» **Source extract**
Foreign companies that already encounter difficulties in doing business in China are about to face an even starker reality as Beijing steps up plans for a corporate rating system.

In an ambitious undertaking, the Chinese government is building a so-called social credit system that aims to collect and analyse information on its 1.4 billion citizens and rate millions of corporations both domestic and foreign.

Its goal is to keep local governments, businesses and people in compliance with national directives. For international businesses, the programme will look at a host of data including business contracts, social responsibility, regulatory compliance and how many Communist Party members they employ.

Through a centralised platform using artificial intelligence, the system will rate firms for “credibility” or “sincerity”. Blacklisted companies could face punishments that include being denied access to cheap loans, higher import and export taxes and key personnel being prohibited from leaving China.

Some observations:

I.

Despite the name, the Post is actually headquartered in Hong Kong, which explains the article’s animus towards mainland China’s national security policies.

II.

Though it hasn’t been formally launched, the system has already been used to force international firms to adopt Chinese values on politically sensitive issues.

‘Chinese values’, as opposed to ‘American values’, presumably. Or ‘Hong Kong values’.

Here’s a hypothesis: the phrase ‘Chinese Social Credit System’ is a cause for concern in Western consciousness mostly because of the ‘Chinese’ part, and not mostly because of the ‘Social Credit System’ part. China doesn’t exactly have the world’s greatest track record with regards to human rights, especially lately: cracking down on Hong Kong protesters, allegations of Uyghur internment camps in Xinjiang, etc.

Test that theory: does the phrase ‘Canadian Social Credit System’ invoke similar feelings of revulsion?

» **Provided material**
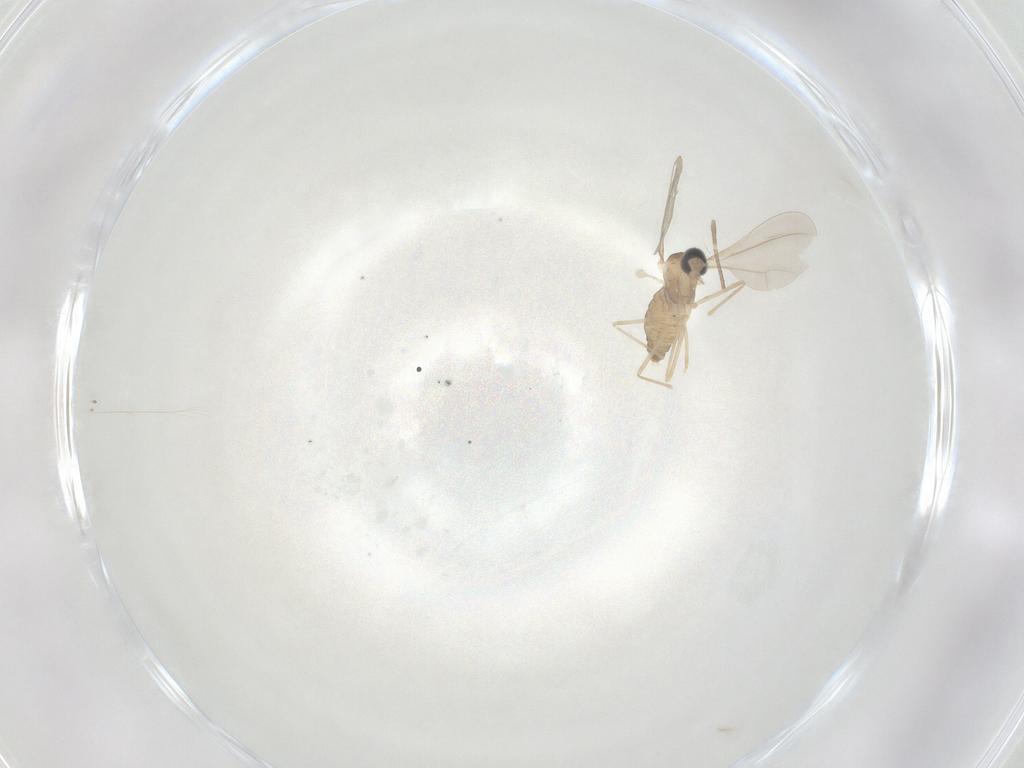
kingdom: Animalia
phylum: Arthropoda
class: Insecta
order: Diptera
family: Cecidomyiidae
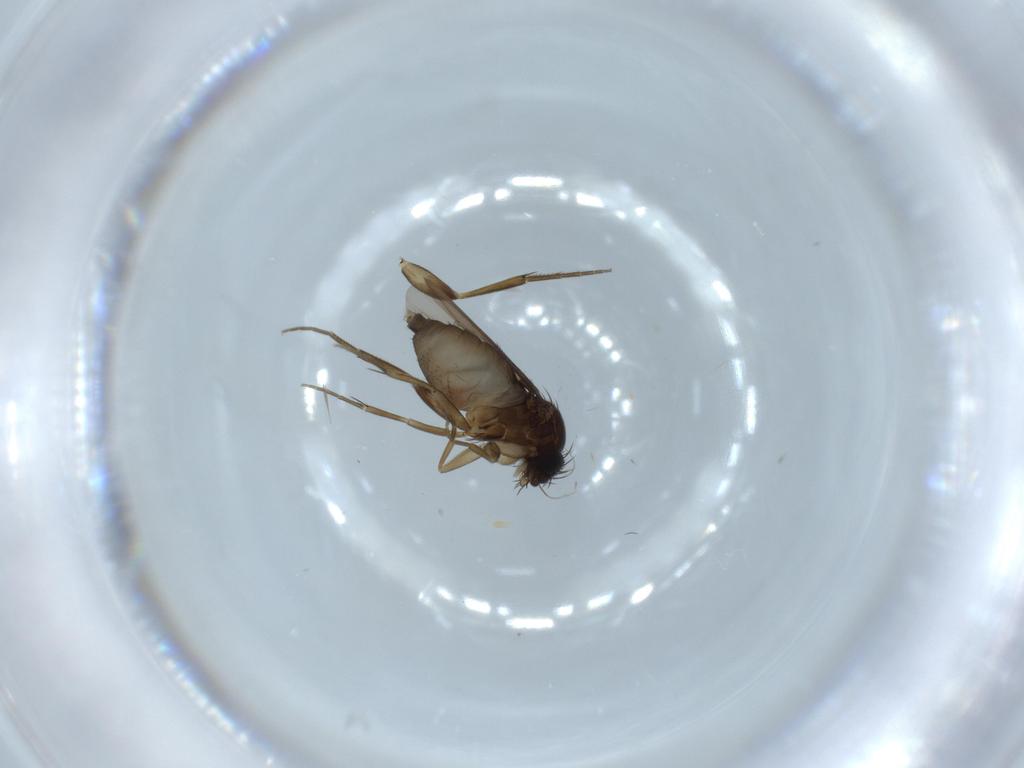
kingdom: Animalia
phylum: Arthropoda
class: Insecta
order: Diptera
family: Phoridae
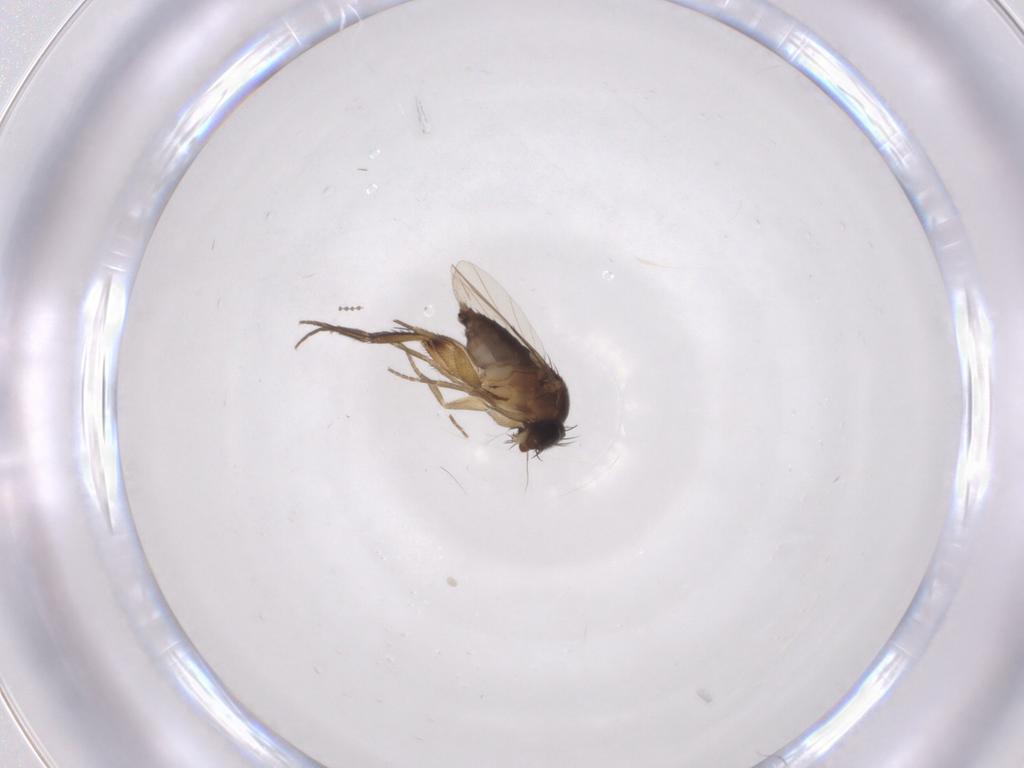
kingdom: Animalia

» **Exercises to complete**
**1)** Reproduce the passage on China's social credit system word for word, starting at "Foreign companies that" and ending at "domestic and foreign.".
**2)** Carry on the passage about China's social credit system from its final sentence.

» **Responses by task**
**1)**
Foreign companies that already encounter difficulties in doing business in China are about to face an even starker reality as Beijing steps up plans for a corporate rating system.

In an ambitious undertaking, the Chinese government is building a so-called social credit system that aims to collect and analyse information on its 1.4 billion citizens and rate millions of corporations both domestic and foreign.

**2)**
III.

We already have a social credit system in the USA: credit scores.

No, credit scores don’t directly gauge interpersonal actions, but financial misconduct, reported to the credit bureaus, is a fairly adequate proxy for social misbehavior. Have you been divorced twice in the past six years? Your credit card’s overdue five-figure balance stems from a transaction history full of lawyer’s bills. Reported. Do you abuse drugs? Your rent has been paid on time once in the past eighteen months. Reported.

And the penalties of a low credit score extend to your social life: a low credit score might bar you from getting a mortgage on a house in a nicer neighborhood, or keep you from a comfy job in the financial sector, or make your car insurance payments go through the roof.

Set aside the fact of China’s abysmal human-rights record; pretend this ‘social credit system’ was thought up by a 31-year-old multi-multi-millionaire software engineer from Silicon Valley. Is this idea starting to sound like less of a bad thing?

IV.

Punishments could include being denied access to cheap loans, higher import and export taxes and key personnel being prohibited from leaving China.

Three “yeah, but…”s:

First - the phrase ‘could include’ is journalistic weasel words.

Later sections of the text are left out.